В 1719 г. Петр I приказал выяснить, граничит ли Азия с Америкой

Go to Tobolsk, and from Tobolsk, taking guides, go to Kamchatka, then go further and describe the places there: whether America converges with Asia; it must be done very thoroughly, not only in the south and north, but also in the east and west, and you must put everything on the map correctly.

This is the literal text of the instructions given that day to “surveyors and navigators” Ivan Evreinov and Fyodor Luzhin. The surveyors failed the task. Although they earnestly tried: according to the historian Yevgeny Tarle, they went by sea from Okhotsk to Kamchatka and spent the winter there. “In the spring, they went out to sea aboard the ship and, following the Kuril Ridge, reached the fifth or sixth island. During the storm, the vessel lost all its anchors, which forced Evreinov and Luzhin to return to the shores of Kamchatka, and then to Okhotsk.” In 1722, Evreinov delivered the map of the Kuril Islands to Peter I at the most inopportune moment – Peter I was desperately busy with the Persian campaign. The navigator and reformer sovereign found time to sort out the border of Europe and Asia only in January 1725, when he summoned Vitus Bering and instructed him as follows:

1) It is necessary to make one or two boats with decks in Kamchatka or in another place nearby.

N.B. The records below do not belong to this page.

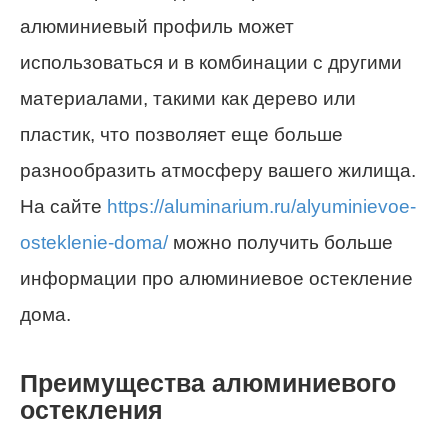
алюминиевый профиль может
использоваться и в комбинации с другими
материалами, такими как дерево или
пластик, что позволяет еще больше
разнообразить атмосферу вашего жилища.
На сайте
https://aluminarium.ru/alyuminievoe-
osteklenie-doma/
можно получить больше
информации про алюминиевое остекление
дома.
Преимущества алюминиевого
остекления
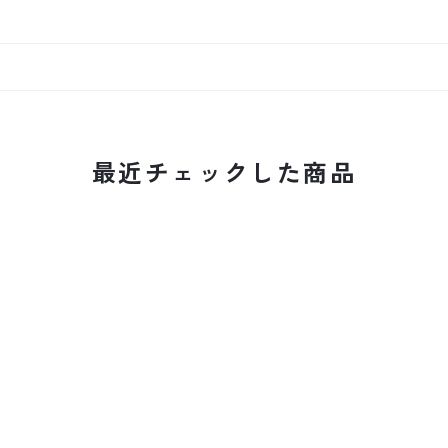
最近チェックした商品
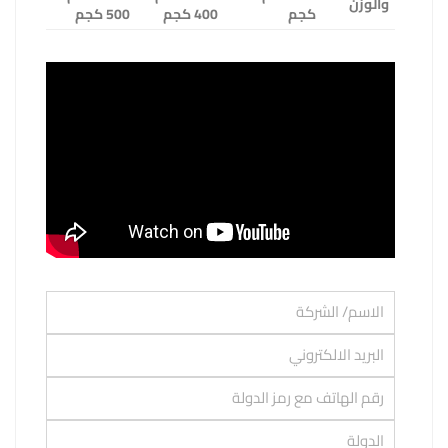
والوزن
كجم
400 كجم
500 كجم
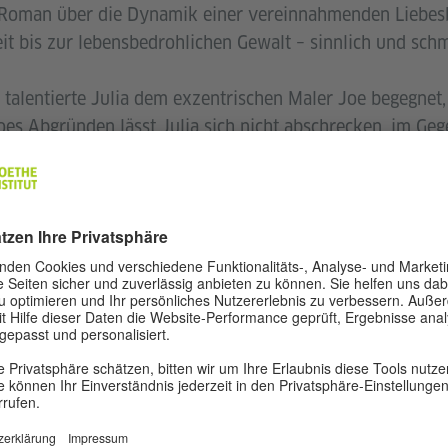
r Roman über die Dynamik einer vereinnahmenden Liebes
it bis zur lebensbedrohlichen Gewalt – sinnlich und sc
, talentierte Julia dem exzentrischen Maler Joe begegnet
oes Abgründen lässt Julia sich nicht abschrecken, im Ge
en? Als sie ihm schließlich in seine abgeschiedene Hütte
 dass die Wahrheit nicht mehr zu verbergen ist.
lgt in einer rasanten Handlung minutiös die Motive und 
eit und zeigt, dass häusliche Gewalt jede und jeden von
n 1982 in Graz, lebt und arbeitet als Autorin und Schre
Gemeinsam mit
Herausgeberin des Foto- & 
Alain Barbero
mehrerer Anthologien. Zuletzt erschien der Roman
Friss 
einen Auszug aus
Eskalationsstufen
erhielt sie den Maria
er Stadt Linz.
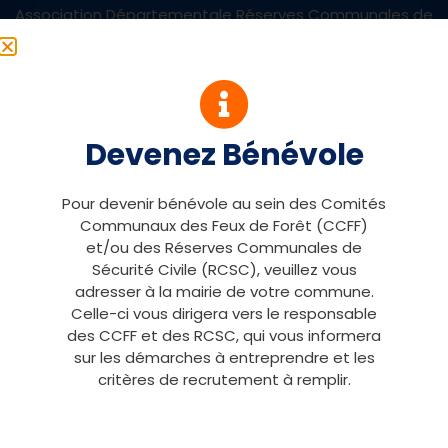
Association Départementale Réserves Communales de
Sécurité Civile Comités Communaux Feux de Forêts du
Var.
Accès rapide
Devenez Bénévole
Accès massifs
Pour devenir bénévole au sein des Comités
Vigilance météo
Communaux des Feux de Forêt (CCFF)
et/ou des Réserves Communales de
Actualité
Sécurité Civile (RCSC), veuillez vous
Agenda
adresser à la mairie de votre commune.
Celle-ci vous dirigera vers le responsable
Formation
des CCFF et des RCSC, qui vous informera
sur les démarches à entreprendre et les
Espace réservé
critères de recrutement à remplir.
Connexion
Nous contacter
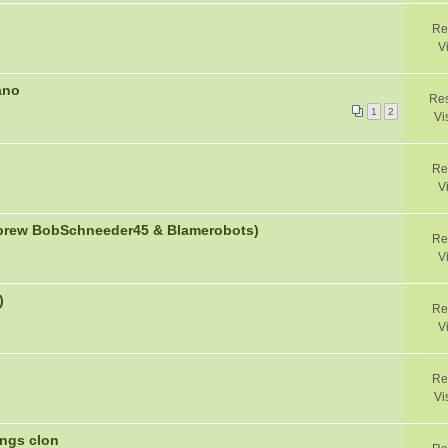
Re
V
ano
Res
1
2
Vi
Re
V
brew BobSchneeder45 & Blamerobots)
Re
V
)
Re
V
Re
Vi
ings clon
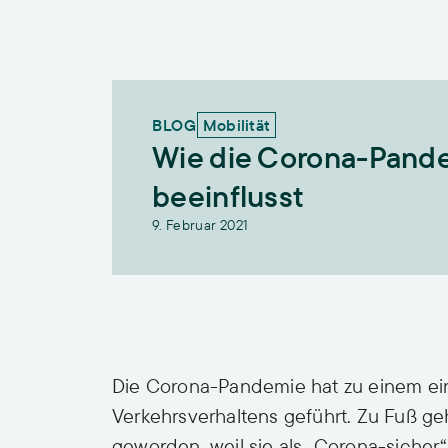
BLOG
Mobilität
Wie die Corona-Pand
beeinflusst
9. Februar 2021
Die Corona-Pandemie hat zu einem e
Verkehrsverhaltens geführt. Zu Fuß ge
geworden, weil sie als „Corona-sicher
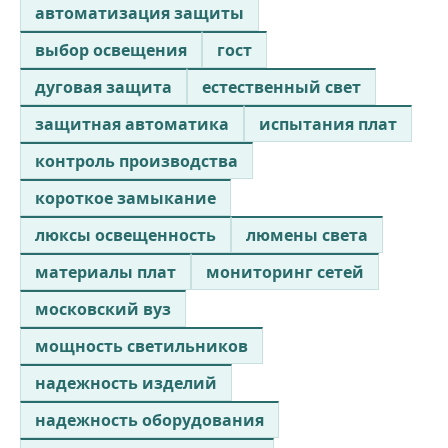
автоматизация защиты
выбор освещения
гост
дуговая защита
естественный свет
защитная автоматика
испытания плат
контроль производства
короткое замыкание
люксы освещенность
люмены света
материалы плат
мониторинг сетей
московский вуз
мощность светильников
надежность изделий
надежность оборудования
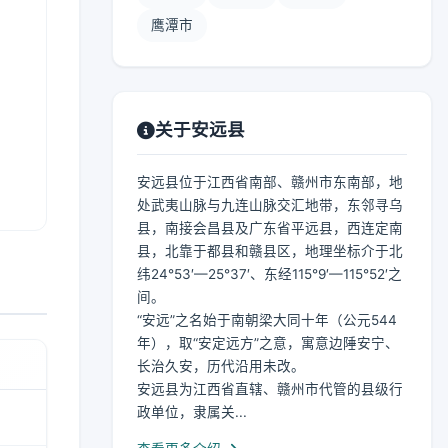
鹰潭市
关于安远县
安远县位于江西省南部、赣州市东南部，地
处武夷山脉与九连山脉交汇地带，东邻寻乌
县，南接会昌县及广东省平远县，西连定南
县，北靠于都县和赣县区，地理坐标介于北
纬24°53′—25°37′、东经115°9′—115°52′之
间。
“安远”之名始于南朝梁大同十年（公元544
年），取“安定远方”之意，寓意边陲安宁、
长治久安，历代沿用未改。
安远县为江西省直辖、赣州市代管的县级行
政单位，隶属关...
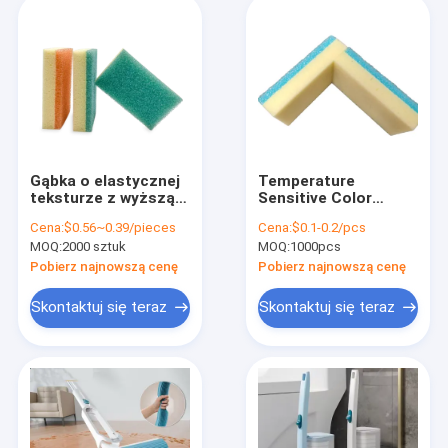
Gąbka o elastycznej
Temperature
teksturze z wyższą
Sensitive Color
filtracją zmiękcza się
Changing Kitchen
Cena:
$0.56~0.39/pieces
Cena:
$0.1-0.2/pcs
w gorącej wodzie i
Sponge Mixed
MOQ:
2000 sztuk
MOQ:
1000pcs
twardnieje w zimnym
Material Scrubber
Pobierz najnowszą cenę
Pobierz najnowszą cenę
Skontaktuj się teraz
Skontaktuj się teraz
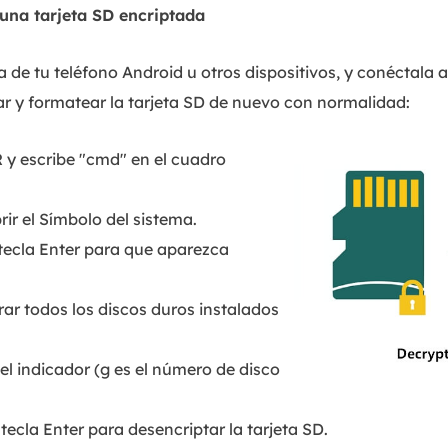
una tarjeta SD encriptada
a de tu teléfono Android u otros dispositivos, y conéctala 
ar y formatear la tarjeta SD de nuevo con normalidad:
 y escribe "cmd" en el cuadro
brir el Símbolo del sistema.
 tecla Enter para que aparezca
ar todos los discos duros instalados
el indicador (g es el número de disco
 tecla Enter para desencriptar la tarjeta SD.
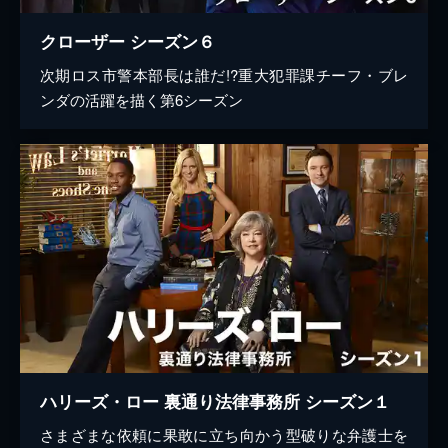
クローザー シーズン６
次期ロス市警本部長は誰だ!?重大犯罪課チーフ・ブレ
ンダの活躍を描く第6シーズン
ハリーズ・ロー 裏通り法律事務所 シーズン１
さまざまな依頼に果敢に立ち向かう型破りな弁護士を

2) Use these boats to go along the land that goes to the north and seems (because the end of the land is unknown) to be a part of America.

3) Find out where it connects to America (to Asia), get to any European city, visit the shore yourself, take a genuine paper certifying it, putting it on the map, and return here.

Bering, as you know, solved the problem, which is evidenced by the Bering Strait. However, Peter never learned about it: he died in the same January 1725.